How to submit a job to any [subset] of nodes from nodelist in SLURM?

Faber picture Faber · Oct 6, 2014 · Viewed 20.4k times · Source

I have a couple of thousand jobs to run on a SLURM cluster with 16 nodes. These jobs should run only on a subset of the available nodes of size 7. Some of the tasks are parallelized, hence use all the CPU power of a single node while others are single threaded. Therefore, multiple jobs should run at the same time on a single node. None of the tasks should spawn over multiple nodes.

Currently I submit each of the jobs as follow:

sbatch --nodelist=myCluster[10-16] myScript.sh

However this parameter makes slurm to wait till the submitted job terminates, and hence leaves 3 nodes completely unused and, depending on the task (multi- or single-threaded), also the currently active node might be under low load in terms of CPU capability.

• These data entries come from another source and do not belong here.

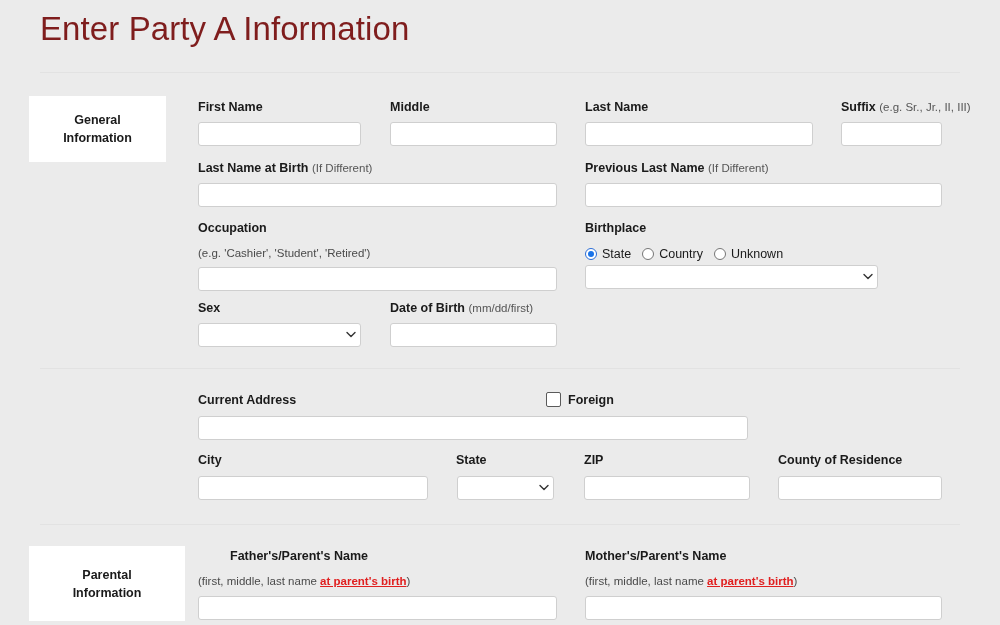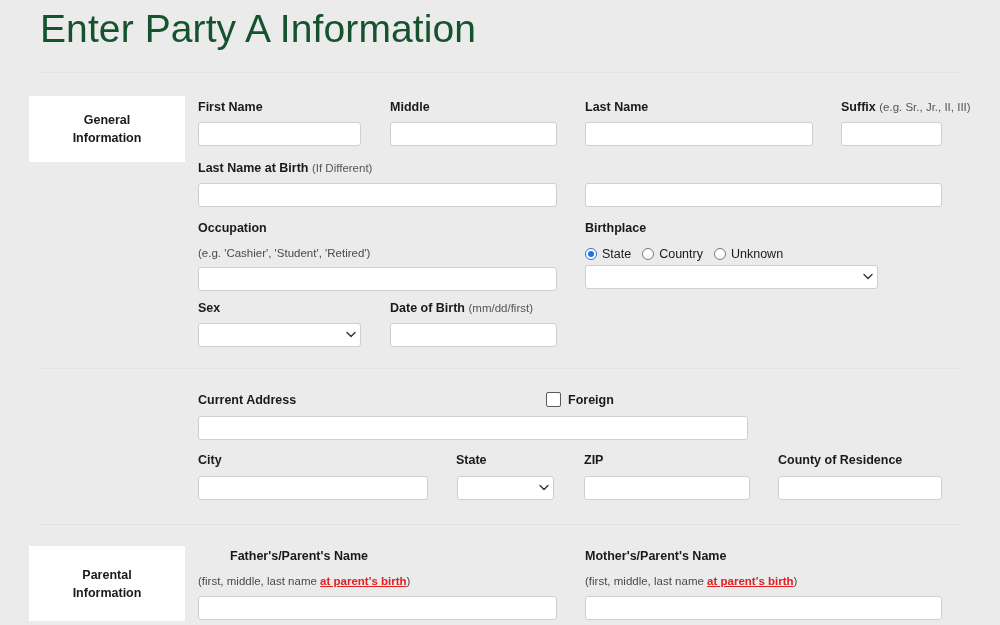--- a/index.html
+++ b/index.html
@@ -8,23 +8,23 @@
     width: 1000px; height: 625px;
     background: #ebebeb;
     font-family: "Liberation Sans", sans-serif;
     overflow: hidden;
   }
   .page { position: relative; width: 1000px; height: 625px; }
 
   .page-title {
     position: absolute;
     left: 40px; top: 10px;
-    font-size: 39px;
+    font-size: 33px;
     font-weight: 400;
-    color: #14532d;
+    color: #7f1d1d;
     letter-spacing: 0.1px;
     line-height: 38px;
   }
 
   .divider {
     position: absolute;
     left: 40px; width: 920px;
     height: 1px;
     background: #e2e2e2;
   }
@@ -154,21 +154,21 @@
 </style>
 </head>
 <body>
 
 <div class="page">
 
   <div class="page-title">Enter Party A Information</div>
 
   <div class="divider" style="top:72px"></div>
 
-  <div class="section-tab" style="left:29px; top:96px; width:156px; height:66px;">
+  <div class="section-tab" style="left:29px; top:96px; width:137px; height:66px;">
     <div>
       <span>General</span><br>
       <span>Information</span>
     </div>
   </div>
 
   <div class="fld-label" style="left:198px; top:100px;">First Name</div>
   <input class="txt-input" style="left: 198px; top: 122px; width: 163px;" type="text" placeholder="">
 
   <div class="fld-label" style="left:390px; top:100px;">Middle</div>
@@ -182,20 +182,24 @@
     <span class="hint">(e.g. Sr., Jr., II, III)</span>
   </div>
   <input class="txt-input" style="left: 841px; top: 122px; width: 101px;" type="text" placeholder="">
 
   <div class="fld-label" style="left:198px; top:161px;">
     <span>Last Name at Birth</span>
     <span class="hint">(If Different)</span>
   </div>
   <input class="txt-input" style="left: 198px; top: 183px; width: 359px;" type="text" placeholder="">
 
+  <div class="fld-label" style="left:585px; top:161px;">
+    <span>Previous Last Name</span>
+    <span class="hint">(If Different)</span>
+  </div>
   <input class="txt-input" style="left: 585px; top: 183px; width: 357px;" type="text" placeholder="">
 
   <div class="fld-label" style="left:198px; top:221px;">Occupation</div>
   <div class="sub-hint" style="left:198px; top:246px;">(e.g. 'Cashier', 'Student', 'Retired')</div>
   <input class="txt-input" style="left: 198px; top: 267px; width: 359px;" type="text" placeholder="">
 
   <div class="fld-label" style="left:585px; top:221px;">Birthplace</div>
 
   <div class="radio-row" style="left:585px; top:247px;">
     <div class="radio-item">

What are the best parameters of sbatch that force slurm to run multiple jobs at the same time on the specified nodes?

Answer

damienfrancois picture damienfrancois · Oct 8, 2014

You can work the other way around; rather than specifying which nodes to use, with the effect that each job is allocated all the 7 nodes, specify which nodes not to use:

sbatch --exclude=myCluster[01-09] myScript.sh

and Slurm will never allocate more than 7 nodes to your jobs. Make sure though that the cluster configuration allows node sharing, and that your myScript.sh contains #SBATCH --ntasks=1 --cpu-per-task=n with n the number of threads of each job.